Brano selezionato:
- - -

Nella sua prima riunione, il Consiglio Generale della Fondazione CRC ha proceduto oggi alla nomina del nuovo Consiglio di Amministrazione, del suo Presidente, dei due Vice Presidenti e dei quattro Consiglieri. Con riferimento al programma di mandato 2011-2016, presentato dal Presidente uscente Ezio Falco, e dopo gli interventi dei Consiglieri, il Consiglio Generale ha proceduto, con distinte votazioni e nell’ordine, alla nomina del Presidente, dei due Vice Presidenti e dei quattro Consiglieri.
Su 22 Consiglieri presenti, Ezio Falco è stato nominato Presidente con 21 voti favorevoli e una astensione. Sono stati nominati all’unanimità Vice Presidenti Guido Bessone e Antonio Degiacomi. Sono stati nominati all’unanimità Consiglieri Silvano Curetti, Giacomo Oddero, Pierfranco Risoli e Giovanna Tealdi.

- - -

Cosa si chiede:
a: Riscrivi sotto forma di elenco il paragrafo del testo sulle nomine della Fondazione CRC che inizia con "Su 22 Consiglieri presenti", conservandone i dati principali.
b: Cita fedelmente il passo del testo sulle nomine della Fondazione CRC che comincia con "Su 22 Consiglieri" e prosegue fino a "e Giovanna Tealdi.".

- - -

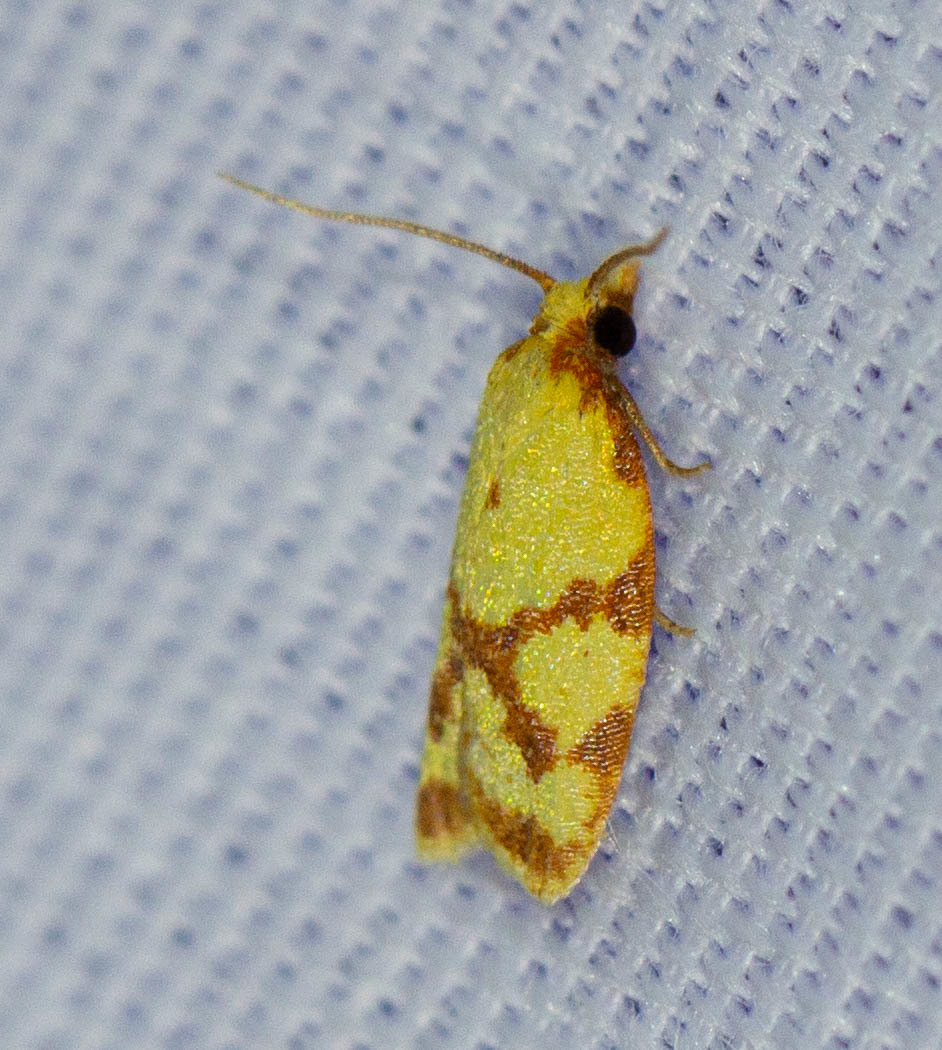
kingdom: Animalia
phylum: Arthropoda
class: Insecta
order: Lepidoptera
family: Tortricidae
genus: Sparganothis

- - -

Risposte scritte:
a:
- Consiglieri presenti: 22
- Presidente: Ezio Falco, eletto con 21 voti favorevoli e una astensione
- Vice Presidenti, nominati all'unanimità: Guido Bessone e Antonio Degiacomi
- Consiglieri, nominati all'unanimità: Silvano Curetti, Giacomo Oddero, Pierfranco Risoli e Giovanna Tealdi

b:
Su 22 Consiglieri presenti, Ezio Falco è stato nominato Presidente con 21 voti favorevoli e una astensione. Sono stati nominati all’unanimità Vice Presidenti Guido Bessone e Antonio Degiacomi. Sono stati nominati all’unanimità Consiglieri Silvano Curetti, Giacomo Oddero, Pierfranco Risoli e Giovanna Tealdi.